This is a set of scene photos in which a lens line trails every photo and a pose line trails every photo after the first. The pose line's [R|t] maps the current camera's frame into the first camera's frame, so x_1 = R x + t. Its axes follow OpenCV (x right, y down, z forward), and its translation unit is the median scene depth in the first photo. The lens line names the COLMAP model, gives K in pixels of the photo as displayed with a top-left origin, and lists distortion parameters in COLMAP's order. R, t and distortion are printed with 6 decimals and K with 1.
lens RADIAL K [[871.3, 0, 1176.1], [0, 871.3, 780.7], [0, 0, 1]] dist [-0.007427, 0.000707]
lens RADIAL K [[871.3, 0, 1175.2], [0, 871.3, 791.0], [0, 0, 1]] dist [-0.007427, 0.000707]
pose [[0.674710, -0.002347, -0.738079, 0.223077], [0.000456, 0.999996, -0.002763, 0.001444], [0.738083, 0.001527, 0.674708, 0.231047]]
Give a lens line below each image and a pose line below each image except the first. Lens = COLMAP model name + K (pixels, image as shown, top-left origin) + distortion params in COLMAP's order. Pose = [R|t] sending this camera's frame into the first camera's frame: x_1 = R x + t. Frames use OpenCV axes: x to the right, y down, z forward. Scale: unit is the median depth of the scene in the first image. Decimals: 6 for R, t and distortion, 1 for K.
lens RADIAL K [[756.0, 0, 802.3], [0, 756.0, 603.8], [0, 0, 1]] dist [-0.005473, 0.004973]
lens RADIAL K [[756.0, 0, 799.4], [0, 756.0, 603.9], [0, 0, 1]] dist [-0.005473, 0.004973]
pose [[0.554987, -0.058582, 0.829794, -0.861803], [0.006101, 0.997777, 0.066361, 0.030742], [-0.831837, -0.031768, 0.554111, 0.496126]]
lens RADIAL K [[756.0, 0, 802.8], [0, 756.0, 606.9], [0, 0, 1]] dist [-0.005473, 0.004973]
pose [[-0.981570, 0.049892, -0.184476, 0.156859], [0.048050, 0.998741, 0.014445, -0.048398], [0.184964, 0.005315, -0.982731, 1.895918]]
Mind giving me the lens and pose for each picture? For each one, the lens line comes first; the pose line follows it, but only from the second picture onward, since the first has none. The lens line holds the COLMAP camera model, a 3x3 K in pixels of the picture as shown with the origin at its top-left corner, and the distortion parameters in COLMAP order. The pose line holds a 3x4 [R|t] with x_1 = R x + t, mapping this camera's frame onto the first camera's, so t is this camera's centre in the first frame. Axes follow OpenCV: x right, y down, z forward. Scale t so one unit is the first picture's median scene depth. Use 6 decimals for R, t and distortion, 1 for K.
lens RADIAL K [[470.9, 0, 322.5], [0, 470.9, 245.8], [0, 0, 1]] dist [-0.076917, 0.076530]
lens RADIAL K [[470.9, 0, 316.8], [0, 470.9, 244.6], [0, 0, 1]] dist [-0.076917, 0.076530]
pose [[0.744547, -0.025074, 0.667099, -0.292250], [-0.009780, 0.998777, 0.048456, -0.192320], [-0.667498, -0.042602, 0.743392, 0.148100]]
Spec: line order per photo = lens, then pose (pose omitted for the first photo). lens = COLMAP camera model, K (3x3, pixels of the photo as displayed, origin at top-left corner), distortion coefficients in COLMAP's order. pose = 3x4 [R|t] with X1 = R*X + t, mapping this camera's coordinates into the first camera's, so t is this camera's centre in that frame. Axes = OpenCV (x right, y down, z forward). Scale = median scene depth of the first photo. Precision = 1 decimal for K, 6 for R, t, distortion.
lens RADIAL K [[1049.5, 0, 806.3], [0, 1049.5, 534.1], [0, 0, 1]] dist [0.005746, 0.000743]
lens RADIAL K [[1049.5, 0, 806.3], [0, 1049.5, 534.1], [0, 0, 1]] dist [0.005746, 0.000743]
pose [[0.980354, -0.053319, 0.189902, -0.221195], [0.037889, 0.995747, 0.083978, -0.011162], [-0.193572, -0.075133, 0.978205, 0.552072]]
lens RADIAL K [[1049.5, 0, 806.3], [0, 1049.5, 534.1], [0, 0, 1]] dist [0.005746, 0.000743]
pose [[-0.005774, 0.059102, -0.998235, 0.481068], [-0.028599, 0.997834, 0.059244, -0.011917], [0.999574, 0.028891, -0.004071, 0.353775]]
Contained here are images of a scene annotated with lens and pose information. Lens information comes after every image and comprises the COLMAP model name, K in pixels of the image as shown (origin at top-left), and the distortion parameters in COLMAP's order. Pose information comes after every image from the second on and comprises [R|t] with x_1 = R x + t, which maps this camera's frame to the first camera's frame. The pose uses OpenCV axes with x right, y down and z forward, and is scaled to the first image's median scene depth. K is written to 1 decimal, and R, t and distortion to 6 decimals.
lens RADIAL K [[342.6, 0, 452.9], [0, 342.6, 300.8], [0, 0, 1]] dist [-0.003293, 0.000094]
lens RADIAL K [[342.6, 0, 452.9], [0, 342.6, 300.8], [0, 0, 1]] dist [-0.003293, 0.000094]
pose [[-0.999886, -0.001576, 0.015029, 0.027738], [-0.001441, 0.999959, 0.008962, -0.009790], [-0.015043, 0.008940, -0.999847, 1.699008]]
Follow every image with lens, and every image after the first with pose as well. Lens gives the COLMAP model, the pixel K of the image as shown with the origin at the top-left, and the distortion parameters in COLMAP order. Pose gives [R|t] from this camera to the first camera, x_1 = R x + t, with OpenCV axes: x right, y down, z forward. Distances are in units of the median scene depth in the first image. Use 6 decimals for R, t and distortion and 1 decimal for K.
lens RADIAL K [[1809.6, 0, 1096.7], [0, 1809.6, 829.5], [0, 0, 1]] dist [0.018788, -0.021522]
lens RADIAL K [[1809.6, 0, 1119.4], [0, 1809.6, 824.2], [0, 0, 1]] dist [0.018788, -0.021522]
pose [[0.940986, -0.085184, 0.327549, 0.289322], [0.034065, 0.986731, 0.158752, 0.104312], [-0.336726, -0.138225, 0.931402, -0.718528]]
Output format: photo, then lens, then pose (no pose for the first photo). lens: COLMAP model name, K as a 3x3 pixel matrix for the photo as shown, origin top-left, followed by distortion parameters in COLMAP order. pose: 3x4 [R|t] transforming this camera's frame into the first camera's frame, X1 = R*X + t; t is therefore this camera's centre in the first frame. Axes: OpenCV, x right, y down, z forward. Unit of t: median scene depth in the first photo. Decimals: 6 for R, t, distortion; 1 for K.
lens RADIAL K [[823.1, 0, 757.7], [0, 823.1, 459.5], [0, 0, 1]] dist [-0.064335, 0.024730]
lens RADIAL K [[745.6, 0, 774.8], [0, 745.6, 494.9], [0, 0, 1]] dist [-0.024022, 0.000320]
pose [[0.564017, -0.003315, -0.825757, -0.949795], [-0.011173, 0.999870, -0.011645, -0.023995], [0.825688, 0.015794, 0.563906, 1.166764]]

_ _ _

Reproduce every line of the listing above with "top-left" swapped for "upper-left" wherever it appears, leaving everything else as it is.

This is a set of scene photos in which a lens line trails every photo and a pose line trails every photo after the first. The pose line's [R|t] maps the current camera's frame into the first camera's frame, so x_1 = R x + t. Its axes follow OpenCV (x right, y down, z forward), and its translation unit is the median scene depth in the first photo. The lens line names the COLMAP model, gives K in pixels of the photo as displayed with a upper-left origin, and lists distortion parameters in COLMAP's order. R, t and distortion are printed with 6 decimals and K with 1.
lens RADIAL K [[871.3, 0, 1176.1], [0, 871.3, 780.7], [0, 0, 1]] dist [-0.007427, 0.000707]
lens RADIAL K [[871.3, 0, 1175.2], [0, 871.3, 791.0], [0, 0, 1]] dist [-0.007427, 0.000707]
pose [[0.674710, -0.002347, -0.738079, 0.223077], [0.000456, 0.999996, -0.002763, 0.001444], [0.738083, 0.001527, 0.674708, 0.231047]]
Give a lens line below each image and a pose line below each image except the first. Lens = COLMAP model name + K (pixels, image as shown, upper-left origin) + distortion params in COLMAP's order. Pose = [R|t] sending this camera's frame into the first camera's frame: x_1 = R x + t. Frames use OpenCV axes: x to the right, y down, z forward. Scale: unit is the median depth of the scene in the first image. Decimals: 6 for R, t and distortion, 1 for K.
lens RADIAL K [[756.0, 0, 802.3], [0, 756.0, 603.8], [0, 0, 1]] dist [-0.005473, 0.004973]
lens RADIAL K [[756.0, 0, 799.4], [0, 756.0, 603.9], [0, 0, 1]] dist [-0.005473, 0.004973]
pose [[0.554987, -0.058582, 0.829794, -0.861803], [0.006101, 0.997777, 0.066361, 0.030742], [-0.831837, -0.031768, 0.554111, 0.496126]]
lens RADIAL K [[756.0, 0, 802.8], [0, 756.0, 606.9], [0, 0, 1]] dist [-0.005473, 0.004973]
pose [[-0.981570, 0.049892, -0.184476, 0.156859], [0.048050, 0.998741, 0.014445, -0.048398], [0.184964, 0.005315, -0.982731, 1.895918]]
Mind giving me the lens and pose for each picture? For each one, the lens line comes first; the pose line follows it, but only from the second picture onward, since the first has none. The lens line holds the COLMAP camera model, a 3x3 K in pixels of the picture as shown with the origin at its upper-left corner, and the distortion parameters in COLMAP order. The pose line holds a 3x4 [R|t] with x_1 = R x + t, mapping this camera's frame onto the first camera's, so t is this camera's centre in the first frame. Axes follow OpenCV: x right, y down, z forward. Scale t so one unit is the first picture's median scene depth. Use 6 decimals for R, t and distortion, 1 for K.
lens RADIAL K [[470.9, 0, 322.5], [0, 470.9, 245.8], [0, 0, 1]] dist [-0.076917, 0.076530]
lens RADIAL K [[470.9, 0, 316.8], [0, 470.9, 244.6], [0, 0, 1]] dist [-0.076917, 0.076530]
pose [[0.744547, -0.025074, 0.667099, -0.292250], [-0.009780, 0.998777, 0.048456, -0.192320], [-0.667498, -0.042602, 0.743392, 0.148100]]
Spec: line order per photo = lens, then pose (pose omitted for the first photo). lens = COLMAP camera model, K (3x3, pixels of the photo as displayed, origin at upper-left corner), distortion coefficients in COLMAP's order. pose = 3x4 [R|t] with X1 = R*X + t, mapping this camera's coordinates into the first camera's, so t is this camera's centre in that frame. Axes = OpenCV (x right, y down, z forward). Scale = median scene depth of the first photo. Precision = 1 decimal for K, 6 for R, t, distortion.
lens RADIAL K [[1049.5, 0, 806.3], [0, 1049.5, 534.1], [0, 0, 1]] dist [0.005746, 0.000743]
lens RADIAL K [[1049.5, 0, 806.3], [0, 1049.5, 534.1], [0, 0, 1]] dist [0.005746, 0.000743]
pose [[0.980354, -0.053319, 0.189902, -0.221195], [0.037889, 0.995747, 0.083978, -0.011162], [-0.193572, -0.075133, 0.978205, 0.552072]]
lens RADIAL K [[1049.5, 0, 806.3], [0, 1049.5, 534.1], [0, 0, 1]] dist [0.005746, 0.000743]
pose [[-0.005774, 0.059102, -0.998235, 0.481068], [-0.028599, 0.997834, 0.059244, -0.011917], [0.999574, 0.028891, -0.004071, 0.353775]]
Contained here are images of a scene annotated with lens and pose information. Lens information comes after every image and comprises the COLMAP model name, K in pixels of the image as shown (origin at upper-left), and the distortion parameters in COLMAP's order. Pose information comes after every image from the second on and comprises [R|t] with x_1 = R x + t, which maps this camera's frame to the first camera's frame. The pose uses OpenCV axes with x right, y down and z forward, and is scaled to the first image's median scene depth. K is written to 1 decimal, and R, t and distortion to 6 decimals.
lens RADIAL K [[342.6, 0, 452.9], [0, 342.6, 300.8], [0, 0, 1]] dist [-0.003293, 0.000094]
lens RADIAL K [[342.6, 0, 452.9], [0, 342.6, 300.8], [0, 0, 1]] dist [-0.003293, 0.000094]
pose [[-0.999886, -0.001576, 0.015029, 0.027738], [-0.001441, 0.999959, 0.008962, -0.009790], [-0.015043, 0.008940, -0.999847, 1.699008]]
Follow every image with lens, and every image after the first with pose as well. Lens gives the COLMAP model, the pixel K of the image as shown with the origin at the upper-left, and the distortion parameters in COLMAP order. Pose gives [R|t] from this camera to the first camera, x_1 = R x + t, with OpenCV axes: x right, y down, z forward. Distances are in units of the median scene depth in the first image. Use 6 decimals for R, t and distortion and 1 decimal for K.
lens RADIAL K [[1809.6, 0, 1096.7], [0, 1809.6, 829.5], [0, 0, 1]] dist [0.018788, -0.021522]
lens RADIAL K [[1809.6, 0, 1119.4], [0, 1809.6, 824.2], [0, 0, 1]] dist [0.018788, -0.021522]
pose [[0.940986, -0.085184, 0.327549, 0.289322], [0.034065, 0.986731, 0.158752, 0.104312], [-0.336726, -0.138225, 0.931402, -0.718528]]
Output format: photo, then lens, then pose (no pose for the first photo). lens: COLMAP model name, K as a 3x3 pixel matrix for the photo as shown, origin upper-left, followed by distortion parameters in COLMAP order. pose: 3x4 [R|t] transforming this camera's frame into the first camera's frame, X1 = R*X + t; t is therefore this camera's centre in the first frame. Axes: OpenCV, x right, y down, z forward. Unit of t: median scene depth in the first photo. Decimals: 6 for R, t, distortion; 1 for K.
lens RADIAL K [[823.1, 0, 757.7], [0, 823.1, 459.5], [0, 0, 1]] dist [-0.064335, 0.024730]
lens RADIAL K [[745.6, 0, 774.8], [0, 745.6, 494.9], [0, 0, 1]] dist [-0.024022, 0.000320]
pose [[0.564017, -0.003315, -0.825757, -0.949795], [-0.011173, 0.999870, -0.011645, -0.023995], [0.825688, 0.015794, 0.563906, 1.166764]]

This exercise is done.